ETS yönteminin komplikasyon ihtimali az da olsa var. Genel anestezi ile yapılıyor ve o bölge bir daha terlemiyor. Bu ameliyatın hastalar tarafından çok iyi bilinmesi gereken bir yan etkisi var. Vücutta mevcut olan sempatik sistemin bölgesel olarak uyardığı yerler bellidir. Bunlardan ne kadar gereksiz sempatik sinir iptali yapılırsa o kadar çok vücutta reaksiyon terlemesi (kompansatuar terleme) dediğimiz terlemeler olur. Kompansatuar terlemede sırt, göbek çevresi ve bacaklarda aşırı terleme olabiliyor. Bu nadir bir komplikasyondur ancak hastalarımız tarafından bilinmesi gerekir. Bu komplikasyonla karşılaşmamak için biz ameliyatlarda gereksiz sempatik sinir iptali yapmıyoruz” şeklinde konuştu.

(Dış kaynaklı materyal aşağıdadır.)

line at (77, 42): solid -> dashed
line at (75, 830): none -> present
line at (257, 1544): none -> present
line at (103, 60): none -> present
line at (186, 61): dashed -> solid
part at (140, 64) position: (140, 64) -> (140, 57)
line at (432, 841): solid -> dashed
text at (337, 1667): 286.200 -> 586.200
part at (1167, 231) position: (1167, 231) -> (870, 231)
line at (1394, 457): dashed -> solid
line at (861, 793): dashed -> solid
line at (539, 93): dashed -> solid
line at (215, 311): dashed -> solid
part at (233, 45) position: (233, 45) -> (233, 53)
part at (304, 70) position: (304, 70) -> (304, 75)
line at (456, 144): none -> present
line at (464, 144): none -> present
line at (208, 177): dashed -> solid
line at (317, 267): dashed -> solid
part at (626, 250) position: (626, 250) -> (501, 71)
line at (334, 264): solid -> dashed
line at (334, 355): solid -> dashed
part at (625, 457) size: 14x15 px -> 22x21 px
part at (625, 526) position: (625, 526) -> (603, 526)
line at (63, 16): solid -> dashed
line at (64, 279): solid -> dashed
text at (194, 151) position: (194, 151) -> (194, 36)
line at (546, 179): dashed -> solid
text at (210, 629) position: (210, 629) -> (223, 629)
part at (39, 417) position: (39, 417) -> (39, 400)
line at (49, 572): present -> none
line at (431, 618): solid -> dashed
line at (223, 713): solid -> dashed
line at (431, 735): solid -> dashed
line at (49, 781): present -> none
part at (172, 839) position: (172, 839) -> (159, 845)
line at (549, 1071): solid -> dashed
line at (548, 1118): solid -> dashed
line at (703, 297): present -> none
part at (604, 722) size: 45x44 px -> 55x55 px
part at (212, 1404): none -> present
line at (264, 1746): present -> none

Ergenler psikolojik olarak olumsuz etkileniyor, okul başarısı düşüyor
Ergenlik döneminde görülen aşırı terlemenin olumsuz etkilerine değinen Demirhan, “Hiperhidrozis yani aşırı terleme ergenlik döneminde de yaşam kalitesi, günlük sosyal aktivitesi, okul performansı ve psikolojik durumu üzerine olumsuz etkileri olan bir sağlık sorunudur. El ve koltuk altı hiperhidrozis bazen o kadar fazladır ki, elde terleme damlama şeklinde görülebilir. Eller cepte gezme, el sıkışmaktan kaçınılması, yazılı kağıtların ıslanması sorgulamada en dikkat çeken durumdur. Fizyolojik olarak el terlemesi doğum sonrası, aksiller terleme ergenlik sonrası başlar. Ergenlik döneminde hiperhidrozis ihmal edilmemeli ve uygun tedavi yöntemleri kullanılmalı. Erişkinlerde uygulanan tedavi yöntemleri ergenlik dönemlerinde net olarak tanımlanmamıştır. Cerrahi 14 yaşından sonra nadir de olsa gündeme gelebiliyor, ama bu durum da vaka bazlı kişiye özel gerçekleşiyor” şeklinde bilgi verdi.